[Stored data]
*** Begin section ***

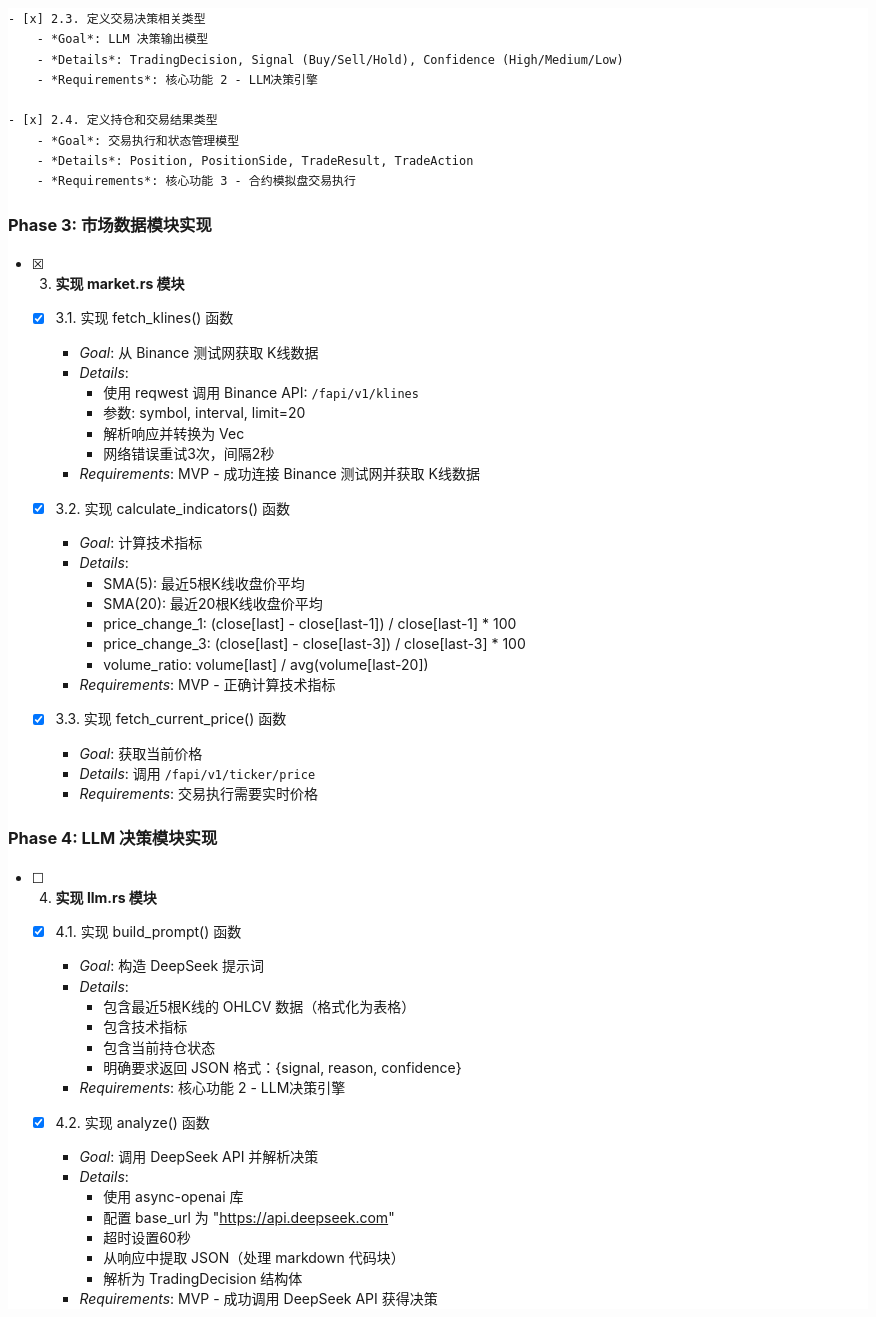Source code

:     - [x] 2.3. 定义交易决策相关类型
        - *Goal*: LLM 决策输出模型
        - *Details*: TradingDecision, Signal (Buy/Sell/Hold), Confidence (High/Medium/Low)
        - *Requirements*: 核心功能 2 - LLM决策引擎

    - [x] 2.4. 定义持仓和交易结果类型
        - *Goal*: 交易执行和状态管理模型
        - *Details*: Position, PositionSide, TradeResult, TradeAction
        - *Requirements*: 核心功能 3 - 合约模拟盘交易执行

### Phase 3: 市场数据模块实现

- [x] 3. **实现 market.rs 模块**
    - [x] 3.1. 实现 fetch_klines() 函数
        - *Goal*: 从 Binance 测试网获取 K线数据
        - *Details*:
          - 使用 reqwest 调用 Binance API: `/fapi/v1/klines`
          - 参数: symbol, interval, limit=20
          - 解析响应并转换为 Vec<Kline>
          - 网络错误重试3次，间隔2秒
        - *Requirements*: MVP - 成功连接 Binance 测试网并获取 K线数据

    - [x] 3.2. 实现 calculate_indicators() 函数
        - *Goal*: 计算技术指标
        - *Details*:
          - SMA(5): 最近5根K线收盘价平均
          - SMA(20): 最近20根K线收盘价平均
          - price_change_1: (close[last] - close[last-1]) / close[last-1] * 100
          - price_change_3: (close[last] - close[last-3]) / close[last-3] * 100
          - volume_ratio: volume[last] / avg(volume[last-20])
        - *Requirements*: MVP - 正确计算技术指标

    - [x] 3.3. 实现 fetch_current_price() 函数
        - *Goal*: 获取当前价格
        - *Details*: 调用 `/fapi/v1/ticker/price`
        - *Requirements*: 交易执行需要实时价格

### Phase 4: LLM 决策模块实现

- [ ] 4. **实现 llm.rs 模块**
    - [x] 4.1. 实现 build_prompt() 函数
        - *Goal*: 构造 DeepSeek 提示词
        - *Details*:
          - 包含最近5根K线的 OHLCV 数据（格式化为表格）
          - 包含技术指标
          - 包含当前持仓状态
          - 明确要求返回 JSON 格式：{signal, reason, confidence}
        - *Requirements*: 核心功能 2 - LLM决策引擎

    - [x] 4.2. 实现 analyze() 函数
        - *Goal*: 调用 DeepSeek API 并解析决策
        - *Details*:
          - 使用 async-openai 库
          - 配置 base_url 为 "https://api.deepseek.com"
          - 超时设置60秒
          - 从响应中提取 JSON（处理 markdown 代码块）
          - 解析为 TradingDecision 结构体
        - *Requirements*: MVP - 成功调用 DeepSeek API 获得决策
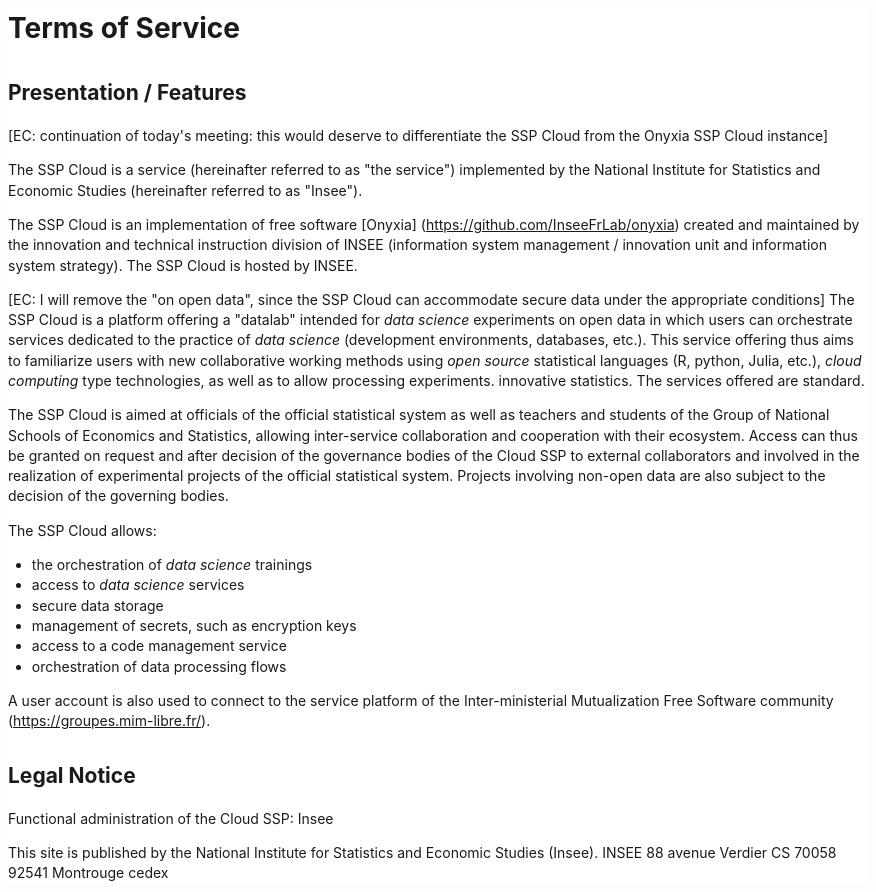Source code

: # Terms of Service

## Presentation / Features

[EC: continuation of today's meeting: this would deserve to differentiate the SSP Cloud from the Onyxia SSP Cloud instance]

The SSP Cloud is a service (hereinafter referred to as "the service") implemented by the National Institute for Statistics and Economic Studies (hereinafter referred to as "Insee").

The SSP Cloud is an implementation of free software [Onyxia] (https://github.com/InseeFrLab/onyxia) created and maintained by the innovation and technical instruction division of INSEE (information system management / innovation unit and information system strategy). The SSP Cloud is hosted by INSEE.

[EC: I will remove the "on open data", since the SSP Cloud can accommodate secure data under the appropriate conditions]
The SSP Cloud is a platform offering a "datalab" intended for _data science_ experiments on open data in which users can orchestrate services dedicated to the practice of _data science_ (development environments, databases, etc.). This service offering thus aims to familiarize users with new collaborative working methods using _open source_ statistical languages ​​(R, python, Julia, etc.), _cloud computing_ type technologies, as well as to allow processing experiments. innovative statistics. The services offered are standard.

The SSP Cloud is aimed at officials of the official statistical system as well as teachers and students of the Group of National Schools of Economics and Statistics, allowing inter-service collaboration and cooperation with their ecosystem. Access can thus be granted on request and after decision of the governance bodies of the Cloud SSP to external collaborators and involved in the realization of experimental projects of the official statistical system. Projects involving non-open data are also subject to the decision of the governing bodies.

The SSP Cloud allows:

-   the orchestration of _data science_ trainings
-   access to _data science_ services
-   secure data storage
-   management of secrets, such as encryption keys
-   access to a code management service
-   orchestration of data processing flows

A user account is also used to connect to the service platform of the Inter-ministerial Mutualization Free Software community (<https://groupes.mim-libre.fr/>).

## Legal Notice

Functional administration of the Cloud SSP: Insee

This site is published by the National Institute for Statistics and Economic Studies (Insee).
INSEE
88 avenue Verdier
CS 70058
92541 Montrouge cedex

*** End section ***

__WORK ITEM__. Find each line above that contains "close", and copy those lines.

__SOLUTION__.
          - price_change_1: (close[last] - close[last-1]) / close[last-1] * 100
          - price_change_3: (close[last] - close[last-3]) / close[last-3] * 100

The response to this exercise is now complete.